などといった周囲からのサポートの有無が子育てへの感情に大きく影響しています。

 

また、

・母親自身の1人で家事育児を囲い込んでしまいやすい傾向(今村・鈴木、2019)

 

・周囲とのつながりがあっても浅い付き合いである(宮本、2018)

といったことも、育児へのネガティブな気持ちにつながると言われています。

 

つまり、実際のサポートがあるかということに加え、母親自身がそのサポートをどのようにとらえているか、ということもポイントなのかもしれません。

 

子育てをどうとらえているか

仕事をしている人もしていない人も、子育てに生きがいを感じていると答えた人のほうが子育てのネガティブな気持ちは低いようです。

 

また、子育てに限らず、「生きがいは模索中である」と答えた人ほど育児へのネガティブな気持ちが強いという研究があります(宮元、2017)。
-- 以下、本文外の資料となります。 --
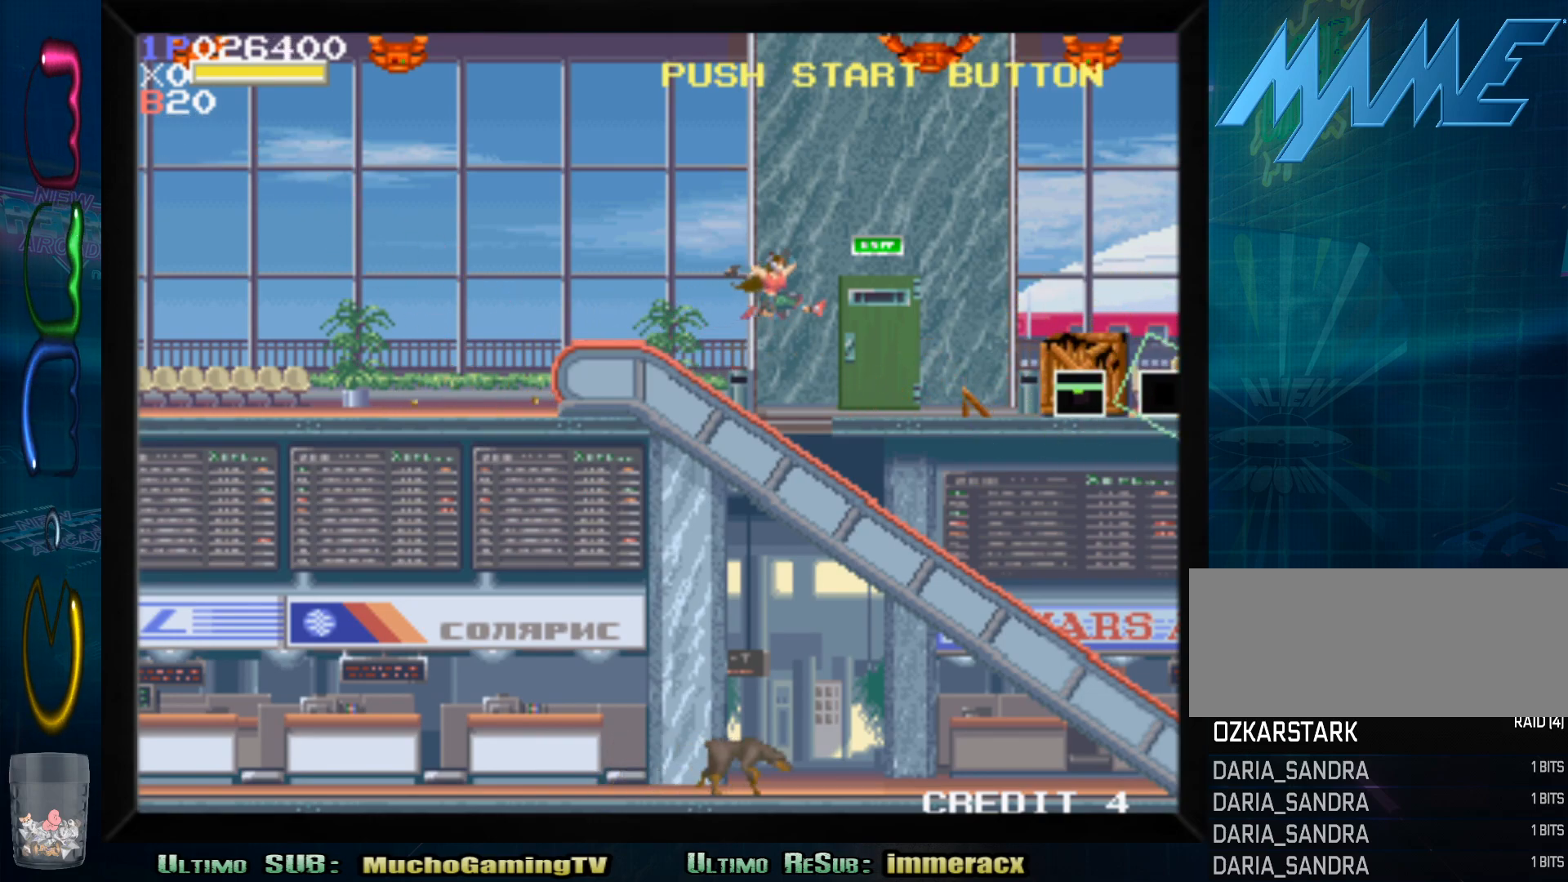
{"dt_ms": 500, "buttons": [], "left_stick": "down", "events": [[67, "left_stick", "center"], [367, "SQUARE", "down"], [400, "left_stick", "down"], [450, "SQUARE", "up"]]}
「子育てが自分の人生の中で、どのような意味を持つものなのか」

ということを、子育てでの役割に圧倒されることなく、考えてみることも大切なことなのかもしれませんね。

 

イライラを解消するためには?

近藤
子育て中にイライラしそうな境遇に遭っても、イライラせず感情をコントロールするにはどうしたらいいでしょうか?

 

イライラしそう!に気づく

イライラは段階があります。

 

はじめは「ちょっとイラっとする」からどんどん気持ちが強くなり、最終的には「あーもう!」と、気持ちが抑えられなくなるまで…。

 

そのため、気持ちが爆発する前に自分の感情に気が付くことが大切です。

 

イライラしてきたら、「今、自分の怒りは何パーセントかな?」と目を向け、怒り100%になる前に

・その場から離れる

・誰かに話す

・深呼吸をする

・水を飲む…

など様々な対処行動をすることで気持ちが爆発してしまうことを防ぎましょう。

 

自分のイライラ癖を知る

人は同じ出来事に遭遇しても、とらえ方や考え方によって反応は変わってきます。

 

自分はどんな場面でどのような出来事で怒りやすいのか、その背景にはどんな考えがあるのか、ということを事前に知っておくことが大切です。

 

例えば、「いつも家を出る前にぐずられ、イライラしてしまう」のであれば、

「いつもより10分早く家を出る準備をする」

「少しくらい予定通りいかなくても大丈夫と考えてみる」

などイライラを爆発させないために視点を変えたり、別の方法を考えておいたりすることも大切です。

 

それでもイライラしてしまったときは?

近藤
それでもイライラしてしまったら、どう鎮めたらいいでしょうか?

怒りをコントロールしよう!と思うと、我慢しないといけない!と思ってしまいがちです。

 

怒りでカッとなっている最中は脳の一部が興奮状態にあり、理性的に考えることが難しくなっています。

 

そのため、実際に怒りやイライラをコントロールすることは難しいのです。

 

ただ、怒りとの付き合い方をかえるだけで、怒りが小さくなったり、気持ちがおさまりやすくなります。

 

そのための心構えのポイントとして、以下3つほどご紹介します。

 

切り替える、やり過ごす

脳の興奮による衝動的な行動を防ぐために、3〜5秒が必要だといわれています。

 

数を数えたり、水を飲んだり、別の部屋に移動したり、少しの時間をやり過ごしましょう。

 

イライラを認めてみる

「怒り」は悪いことではなく、「嫌なことが起きている!」「不快だ!」」というサインでもあります。

 

そんなイライラの気持ちをあえて「大切な気持ち」と思うことも大切です。

 

「怒る」よりも「叱る」を

「怒る」は、相手に感情的に怒りをぶつけることです。

 

一方で、「叱る」は相手に教育的な考えを伝えることです。

 

怒りの目的が相手のことを思っているか、自分の気持ちのためなのか、という大きな違いを頭にいれておくことで、どんな形で相手に怒りを表現すればよいか考えやすくなるのではないでしょうか。

 

さいごに

今回は、実体験や心理学的な視点から、ママさん臨床心理士に、子育てでのイライラを減らしていく方法などについて解説していただきました。

 

怒りやイライラは「止めたい」と思えば思うほど、かえって意識してしまい、イライラが溜まる一方…となってしまいます。

 

子育てでイライラしないように見える人でも、全くイライラしないわけではなく、イライラが生じても上手く気をそらしてみたり、あえてイライラを前向きにとらえたりして、イライラをコントロールできているのかもしれません。

 

子育てでのイライラを消そうと頑張るのではなく、どうイライラをとらえていくかといった視点から、少しずつ今のおつらい状況を改善していきましょう。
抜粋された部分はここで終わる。